Когда последний из призраков исчез, явился вдруг еще один, нежданный и незванный, — гуляка-парень в шляпе с огромными полями, в двубортной куртке, раскачивающийся на ходу — Мартин Иден далекого прошлого.
— И ты был не лучше, приятель, — насмешливо сказал ему Мартин. — У тебя были такие же моральные представления,
И, как бы в ответ на это, в видении стала совершаться быстрая перемена. Грубая куртка и широкополая шляпа исчезли, их заменил простой скромный костюм; лицо утратило жестокое выражение и озарилось внутренним светом, одухотворенное общением с истиной и красотой. Видение теперь было очень похоже на нынешнего Мартина; оно стояло у стола, склонясь над раскрытой книгой, на которую падал свет лампы. Мартин взглянул на заголовок. Это были «Основы эстетики». И тотчас же Мартин вошел в видение, слился с ним и, сев за стол, погрузился в чтение.
Глава тридцатая
В солнечный осенний день, такой же прекрасный день бабьего лета, как год назад, когда они впервые признались, что любят друг друга, Мартин читал Руфи свои «Сонеты о любви». Так же, как и тогда, они сидели на своем любимом месте, среди холмов. Руфь то и дело прерывала чтение восторженными возгласами, и Мартин, отложив последний лист рукописи, с волнением ждал, что она скажет.

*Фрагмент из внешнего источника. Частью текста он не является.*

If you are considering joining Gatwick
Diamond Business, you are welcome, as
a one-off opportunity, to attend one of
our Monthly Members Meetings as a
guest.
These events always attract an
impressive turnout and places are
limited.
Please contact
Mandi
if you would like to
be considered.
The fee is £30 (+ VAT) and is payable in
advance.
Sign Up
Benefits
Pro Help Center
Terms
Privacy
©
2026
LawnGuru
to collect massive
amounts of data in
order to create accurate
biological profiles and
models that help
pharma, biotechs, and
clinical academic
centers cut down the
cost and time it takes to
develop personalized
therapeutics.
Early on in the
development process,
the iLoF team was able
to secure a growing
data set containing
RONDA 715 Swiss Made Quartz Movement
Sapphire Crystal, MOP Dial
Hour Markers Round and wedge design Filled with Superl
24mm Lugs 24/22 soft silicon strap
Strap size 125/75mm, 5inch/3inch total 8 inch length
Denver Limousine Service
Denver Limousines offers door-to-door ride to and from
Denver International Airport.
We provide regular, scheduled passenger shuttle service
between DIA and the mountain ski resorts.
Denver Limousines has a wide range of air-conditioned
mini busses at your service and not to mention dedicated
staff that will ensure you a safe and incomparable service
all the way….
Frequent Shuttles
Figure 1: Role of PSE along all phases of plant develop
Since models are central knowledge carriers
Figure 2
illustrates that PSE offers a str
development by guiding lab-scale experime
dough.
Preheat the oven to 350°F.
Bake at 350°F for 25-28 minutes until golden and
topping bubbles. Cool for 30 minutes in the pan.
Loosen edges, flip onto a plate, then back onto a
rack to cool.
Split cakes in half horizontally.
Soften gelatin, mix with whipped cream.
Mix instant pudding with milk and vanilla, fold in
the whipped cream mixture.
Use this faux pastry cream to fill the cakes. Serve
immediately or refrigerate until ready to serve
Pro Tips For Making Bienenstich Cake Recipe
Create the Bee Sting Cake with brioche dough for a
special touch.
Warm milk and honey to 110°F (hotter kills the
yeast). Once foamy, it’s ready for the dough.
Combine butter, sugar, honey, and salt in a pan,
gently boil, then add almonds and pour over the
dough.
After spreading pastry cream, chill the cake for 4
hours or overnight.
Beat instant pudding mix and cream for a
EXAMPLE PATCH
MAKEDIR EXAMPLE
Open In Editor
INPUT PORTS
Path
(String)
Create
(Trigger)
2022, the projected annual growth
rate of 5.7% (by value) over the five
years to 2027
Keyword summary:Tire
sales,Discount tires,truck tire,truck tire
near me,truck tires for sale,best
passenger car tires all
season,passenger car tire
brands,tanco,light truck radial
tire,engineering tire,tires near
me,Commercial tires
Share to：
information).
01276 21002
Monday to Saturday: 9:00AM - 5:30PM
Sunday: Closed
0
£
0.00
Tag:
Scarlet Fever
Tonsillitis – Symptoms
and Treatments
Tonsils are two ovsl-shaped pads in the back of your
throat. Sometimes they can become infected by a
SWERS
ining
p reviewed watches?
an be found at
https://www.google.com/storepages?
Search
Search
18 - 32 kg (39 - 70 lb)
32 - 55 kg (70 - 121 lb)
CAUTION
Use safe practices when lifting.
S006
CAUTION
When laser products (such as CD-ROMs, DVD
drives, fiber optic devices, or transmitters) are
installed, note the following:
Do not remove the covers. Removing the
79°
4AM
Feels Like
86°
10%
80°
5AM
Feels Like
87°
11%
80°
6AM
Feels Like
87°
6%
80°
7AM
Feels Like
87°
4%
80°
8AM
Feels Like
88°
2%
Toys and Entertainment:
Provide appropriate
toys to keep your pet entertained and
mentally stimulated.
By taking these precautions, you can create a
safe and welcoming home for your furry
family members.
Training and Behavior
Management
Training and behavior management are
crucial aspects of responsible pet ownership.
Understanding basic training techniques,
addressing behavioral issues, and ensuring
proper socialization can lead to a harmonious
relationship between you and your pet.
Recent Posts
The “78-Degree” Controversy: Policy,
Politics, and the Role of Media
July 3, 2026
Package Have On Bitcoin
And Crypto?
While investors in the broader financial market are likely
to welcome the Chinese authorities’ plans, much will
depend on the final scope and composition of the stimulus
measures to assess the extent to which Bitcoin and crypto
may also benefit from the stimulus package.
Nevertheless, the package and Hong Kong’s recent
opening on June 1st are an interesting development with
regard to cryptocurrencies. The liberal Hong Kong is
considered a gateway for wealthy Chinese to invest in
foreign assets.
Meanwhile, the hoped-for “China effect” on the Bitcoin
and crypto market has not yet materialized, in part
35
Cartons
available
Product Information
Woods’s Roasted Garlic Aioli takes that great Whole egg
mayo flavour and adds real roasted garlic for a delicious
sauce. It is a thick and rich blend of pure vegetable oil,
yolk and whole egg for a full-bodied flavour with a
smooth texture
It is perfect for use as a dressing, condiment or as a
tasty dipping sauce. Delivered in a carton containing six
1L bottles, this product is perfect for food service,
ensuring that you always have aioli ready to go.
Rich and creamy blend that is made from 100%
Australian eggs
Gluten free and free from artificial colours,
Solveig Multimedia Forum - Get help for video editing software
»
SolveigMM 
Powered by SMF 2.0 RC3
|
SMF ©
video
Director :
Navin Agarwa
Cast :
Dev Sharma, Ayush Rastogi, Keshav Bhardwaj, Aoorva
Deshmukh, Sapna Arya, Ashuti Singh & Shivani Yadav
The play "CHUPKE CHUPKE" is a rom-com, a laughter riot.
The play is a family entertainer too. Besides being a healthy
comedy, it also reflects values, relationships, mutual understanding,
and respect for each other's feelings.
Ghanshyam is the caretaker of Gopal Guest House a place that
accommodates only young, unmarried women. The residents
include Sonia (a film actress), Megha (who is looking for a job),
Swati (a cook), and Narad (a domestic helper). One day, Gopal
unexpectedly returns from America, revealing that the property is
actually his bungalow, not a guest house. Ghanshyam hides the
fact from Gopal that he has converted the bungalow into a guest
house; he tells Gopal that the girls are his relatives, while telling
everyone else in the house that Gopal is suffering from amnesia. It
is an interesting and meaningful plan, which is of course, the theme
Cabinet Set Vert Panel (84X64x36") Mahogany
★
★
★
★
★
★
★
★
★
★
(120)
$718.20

Руфь долго молчала, потом наконец начала с запинкой, словно не решаясь облечь в слова то, что решила сказать.
— Эти стихи прекрасны, — сказала она, — да, конечно, они прекрасны. Но ведь вы не можете получить за них деньги. То есть, вы понимаете, что я хочу сказать, — она произнесла это почти умоляюще, — все, что вы пишете, не имеет практической ценности. Я не знаю, в чем тут причина, — вероятно, виноваты условия спроса, — но вы не можете заработать на жизнь своими произведениями. Поймите меня правильно, дорогой мой, я очень горжусь — иначе я не была бы женщиной, — я горжусь и радуюсь, что эти чудесные стихи посвящены мне. Но ведь дня нашей свадьбы они не приближают, правда, Мартин? Не сочтите меня корыстолюбивой. Я вас люблю и постоянно думаю о нашем будущем. Ведь целый год прошел с тех пор, как мы поведали друг другу о нашей любви, а до свадьбы так же далеко, как и раньше. Пусть вам не покажется нескромным этот разговор: вспомните, что речь идет о моем сердце, обо всей моей жизни. Уж если вам непременно хочется писать — ну, найдите работу в какой-нибудь газете. Почему бы вам не сделаться репортером? Хотя бы ненадолго?
— Я испорчу свой стиль, — глухо отвечал Мартин, — вы не представляете, сколько труда я положил, чтобы выработать этот стиль.
— Но писали же вы газетные фельетоны ради денег? Они вам не испортили стиля?
— Это совсем другое дело. Я их вымучивал, выжимал из себя после целого дня серьезной работы. А стать репортером — это значит заниматься ремесленничеством с утра до ночи, отдать ему всего себя! Жизнь превратится в какой-то вихрь, придется жить минутой, без прошлого и без будущего. Репортеру и думать некогда ни о каком стиле, кроме репортерского. А это не литература. Сделаться репортером именно теперь, когда стиль у меня только что начал складываться, — да это было бы литературным самоубийством. И сейчас каждый фельетон, каждое слово там для меня мука, насилие над собой, над чувством прекрасного. Вы не представляете, как мне тяжело. Я чувствовал себя преступником. Я даже радовался втайне, когда мои «ремесленные» рассказы перестали покупать, хотя из-за этого мне пришлось заложить костюм. Но зато какое наслаждение я испытал, когда писал «Сонеты о любви»! Ведь радость творчества — благороднейшая радость на земле. Она меня вознаградила за все лишения.